■ Instruction ■
Find all lines in the records that include the word "twitter", and copy them out.

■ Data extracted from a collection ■

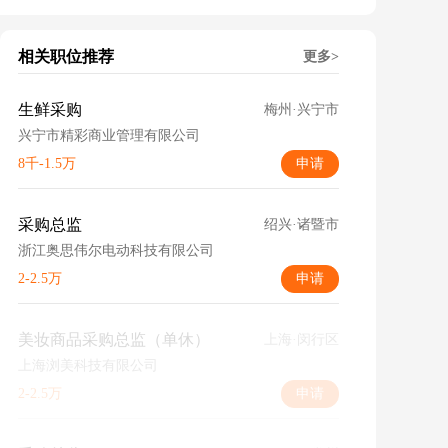
相关职位推荐
更多>
生鲜采购
梅州·兴宁市
兴宁市精彩商业管理有限公司
8千-1.5万
申请
采购总监
绍兴·诸暨市
浙江奥思伟尔电动科技有限公司
2-2.5万
申请
美妆商品采购总监（单休）
上海·闵行区
上海浏美科技有限公司
2-2.5万
申请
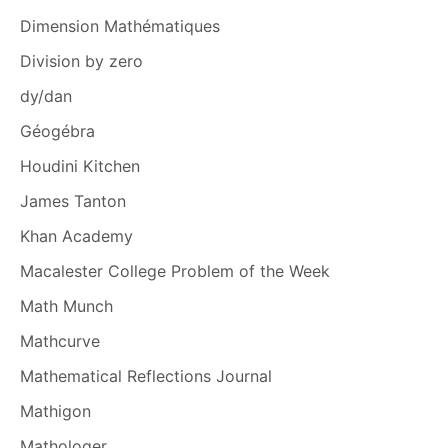
Dimension Mathématiques
Division by zero
dy/dan
Géogébra
Houdini Kitchen
James Tanton
Khan Academy
Macalester College Problem of the Week
Math Munch
Mathcurve
Mathematical Reflections Journal
Mathigon
Mathologer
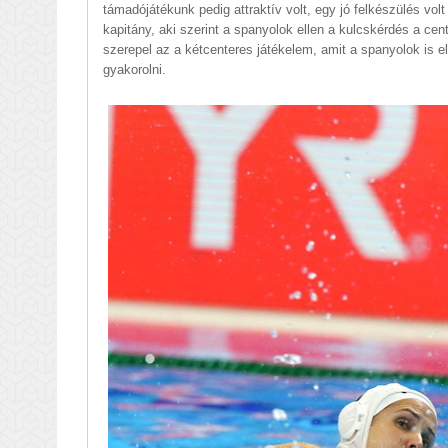
támadójátékunk pedig attraktív volt, egy jó felkészülés volt
kapitány, aki szerint a spanyolok ellen a kulcskérdés a cen
szerepel az a kétcenteres játékelem, amit a spanyolok is el
gyakorolni.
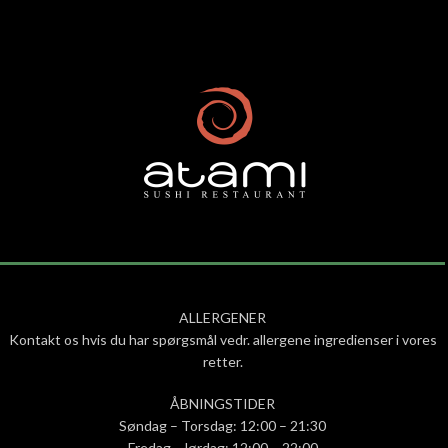
ALLERGENER
Kontakt os hvis du har spørgsmål vedr. allergene ingredienser i vores
retter.
ÅBNINGSTIDER
Søndag – Torsdag: 12:00 – 21:30
Fredag – lørdag: 12:00 – 22:00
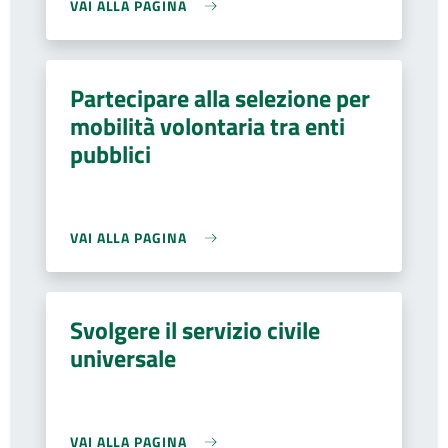
VAI ALLA PAGINA
Partecipare alla selezione per
mobilità volontaria tra enti
pubblici
VAI ALLA PAGINA
Svolgere il servizio civile
universale
VAI ALLA PAGINA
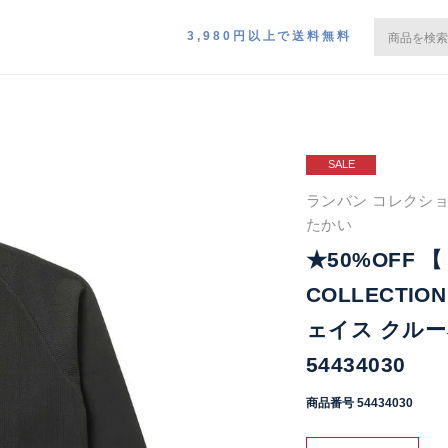
3,980円以上で送料無料
SALE
ランバン コレクショ
たかい
★50%OFF 
COLLECTI
ェイス クルー
54434030
商品番号
54434030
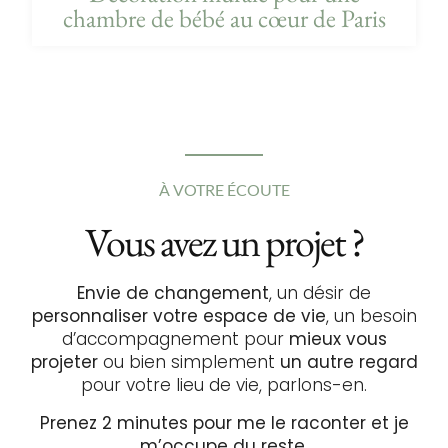
chambre de bébé au cœur de Paris
À VOTRE ÉCOUTE
Vous avez un projet ?
Envie de changement
, un désir de
personnaliser votre espace de vie
, un besoin
d’accompagnement pour
mieux vous
projeter
ou bien simplement
un autre regard
pour votre lieu de vie, parlons-en.
Prenez 2 minutes pour me le raconter et je
m’occupe du reste.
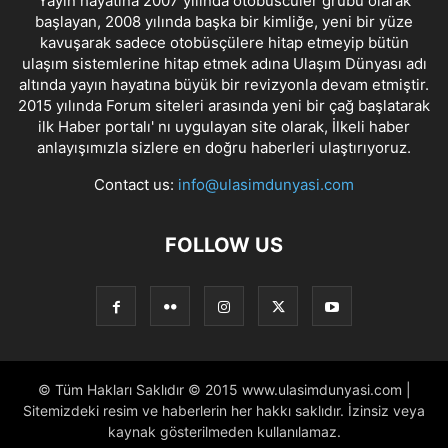
Yayın hayatına 2007 yılında otobüscüler grubu olarak
başlayan, 2008 yılında başka bir kimliğe, yeni bir yüze
kavuşarak sadece otobüsçülere hitap etmeyip bütün
ulaşım sistemlerine hitap etmek adına Ulaşım Dünyası adı
altında yayın hayatına büyük bir revizyonla devam etmiştir.
2015 yılında Forum siteleri arasında yeni bir çağ başlatarak
ilk Haber portalı' nı uygulayan site olarak, İlkeli haber
anlayışımızla sizlere en doğru haberleri ulaştırıyoruz.
Contact us:
info@ulasimdunyasi.com
FOLLOW US
© Tüm Hakları Saklıdır © 2015 www.ulasimdunyasi.com |
Sitemizdeki resim ve haberlerin her hakkı saklıdır. İzinsiz veya
kaynak gösterilmeden kullanılamaz.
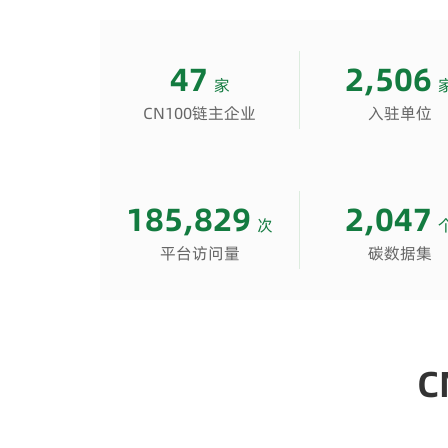
47
2,506
家
CN100链主企业
入驻单位
185,829
2,047
次
平台访问量
碳数据集
C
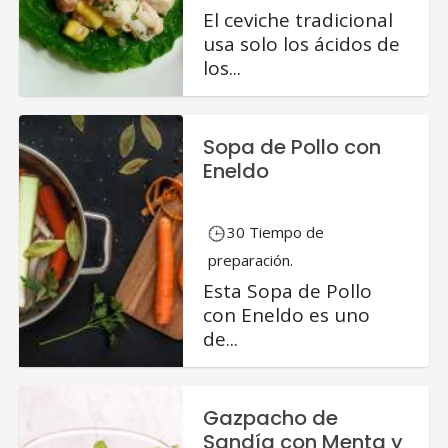
El ceviche tradicional
usa solo los ácidos de
los...
Sopa de Pollo con
Eneldo
30 Tiempo de
preparación.
Esta Sopa de Pollo
con Eneldo es uno
de...
Gazpacho de
Sandía con Menta y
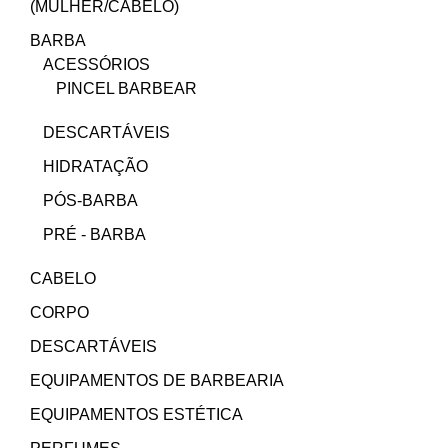
(MULHER/CABELO)
BARBA
ACESSÓRIOS
PINCEL BARBEAR
DESCARTÁVEIS
HIDRATAÇÃO
PÓS-BARBA
PRÉ - BARBA
CABELO
CORPO
DESCARTÁVEIS
EQUIPAMENTOS DE BARBEARIA
EQUIPAMENTOS ESTÉTICA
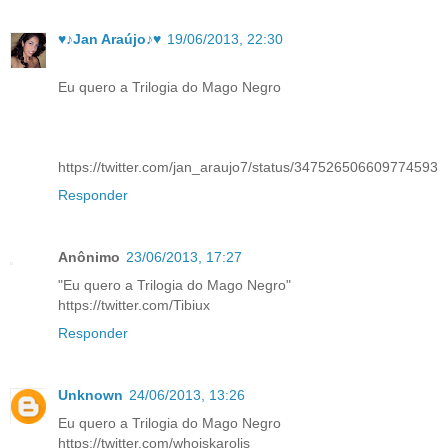
♥♪Jan Araújo♪♥
19/06/2013, 22:30
Eu quero a Trilogia do Mago Negro
https://twitter.com/jan_araujo7/status/347526506609774593
Responder
Anônimo
23/06/2013, 17:27
"Eu quero a Trilogia do Mago Negro"
https://twitter.com/Tibiux
Responder
Unknown
24/06/2013, 13:26
Eu quero a Trilogia do Mago Negro
https://twitter.com/whoiskarolis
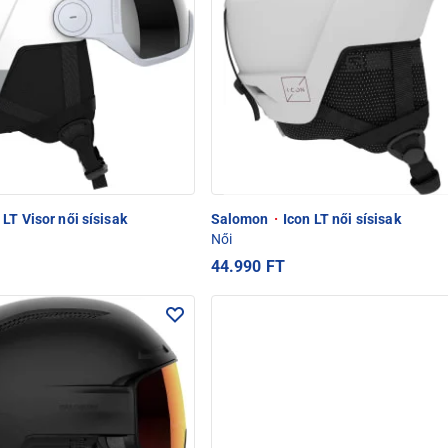
 LT Visor női sísisak
Salomon
·
Icon LT női sísisak
Női
44.990 FT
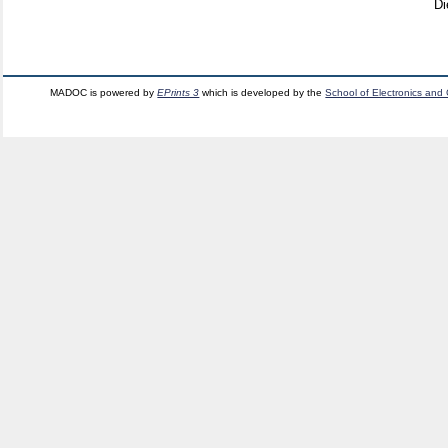
Di
MADOC is powered by
EPrints 3
which is developed by the
School of Electronics and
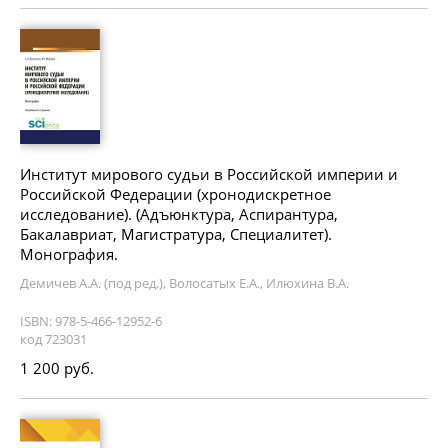
Институт мирового судьи в Российской империи и
Российской Федерации (хронодискретное
исследование). (Адъюнктура, Аспирантура,
Бакалавриат, Магистратура, Специалитет).
Монография.
Демичев А.А. (под ред.), Волосатых Е.А., Илюхина В.А.
ISBN: 978-5-466-12952-6
код 723031
1 200 руб.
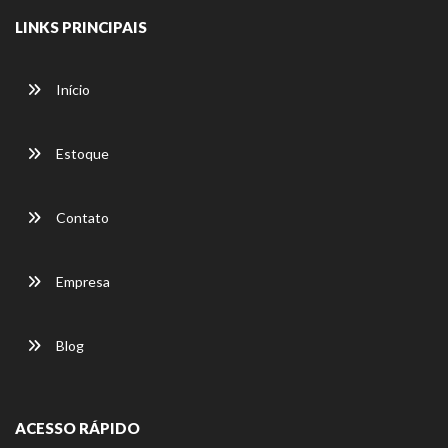
LINKS PRINCIPAIS
Início
Estoque
Contato
Empresa
Blog
ACESSO RÁPIDO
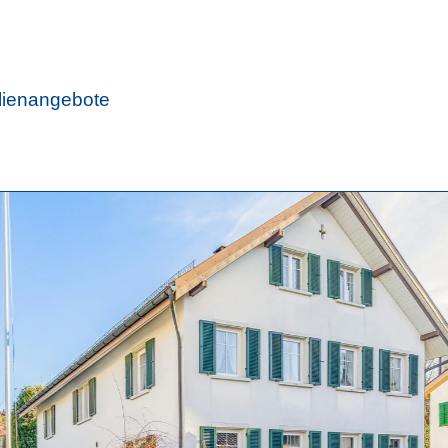
lienangebote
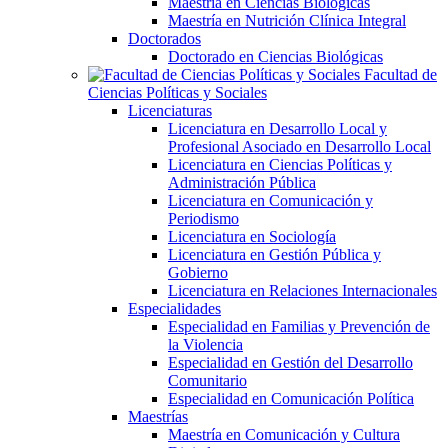
Maestría en Ciencias Biológicas
Maestría en Nutrición Clínica Integral
Doctorados
Doctorado en Ciencias Biológicas
Facultad de
Ciencias Políticas y Sociales
Licenciaturas
Licenciatura en Desarrollo Local y
Profesional Asociado en Desarrollo Local
Licenciatura en Ciencias Políticas y
Administración Pública
Licenciatura en Comunicación y
Periodismo
Licenciatura en Sociología
Licenciatura en Gestión Pública y
Gobierno
Licenciatura en Relaciones Internacionales
Especialidades
Especialidad en Familias y Prevención de
la Violencia
Especialidad en Gestión del Desarrollo
Comunitario
Especialidad en Comunicación Política
Maestrías
Maestría en Comunicación y Cultura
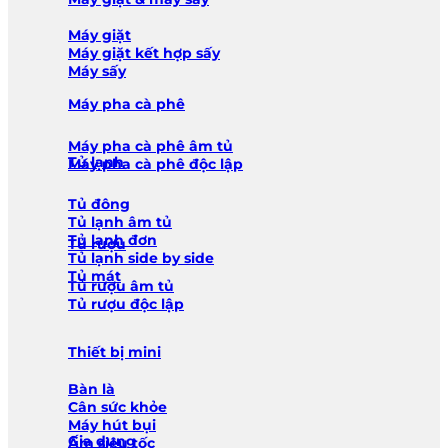
Máy giặt
Máy giặt kết hợp sấy
Máy sấy
Máy pha cà phê
Máy pha cà phê âm tủ
Tủ lạnh
Máy pha cà phê độc lập
Tủ đông
Tủ lạnh âm tủ
Tủ lạnh đơn
Tủ rượu
Tủ lạnh side by side
Tủ mát
Tủ rượu âm tủ
Tủ rượu độc lập
Thiết bị mini
Bàn là
Cân sức khỏe
Máy hút bụi
Gia dụng
Ấm siêu tốc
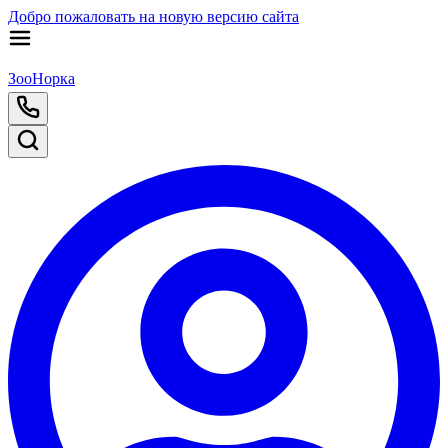
Добро пожаловать на новую версию сайта
ЗооНорка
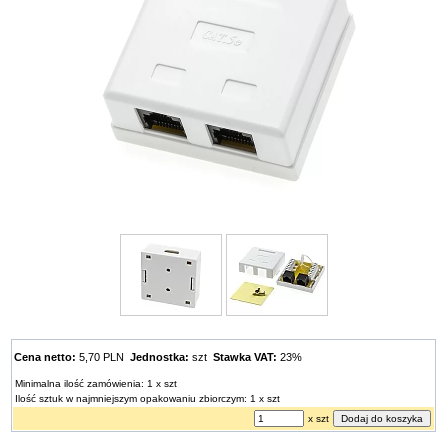
Cena netto:
5,70 PLN
Jednostka:
szt
Stawka VAT:
23%
Minimalna ilość zamówienia: 1 x szt
Ilość sztuk w najmniejszym opakowaniu zbiorczym: 1 x szt
x szt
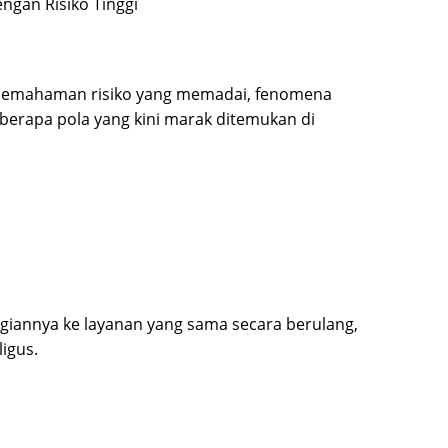
ngan Risiko Tinggi
a pemahaman risiko yang memadai, fenomena
Beberapa pola yang kini marak ditemukan di
giannya ke layanan yang sama secara berulang,
igus.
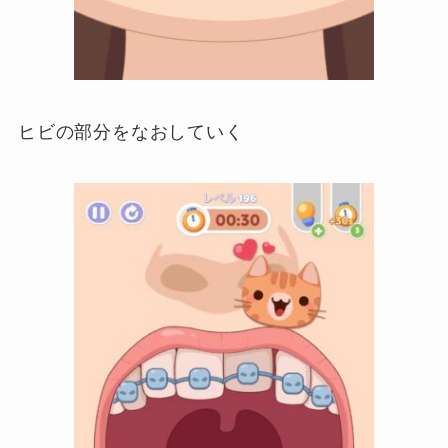
ヒビの部分をなおしていく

■ Exercise answer ■
https://twitter.com/jan_araujo7/status/347526506609774593
https://twitter.com/Tibiux
https://twitter.com/whoiskarolis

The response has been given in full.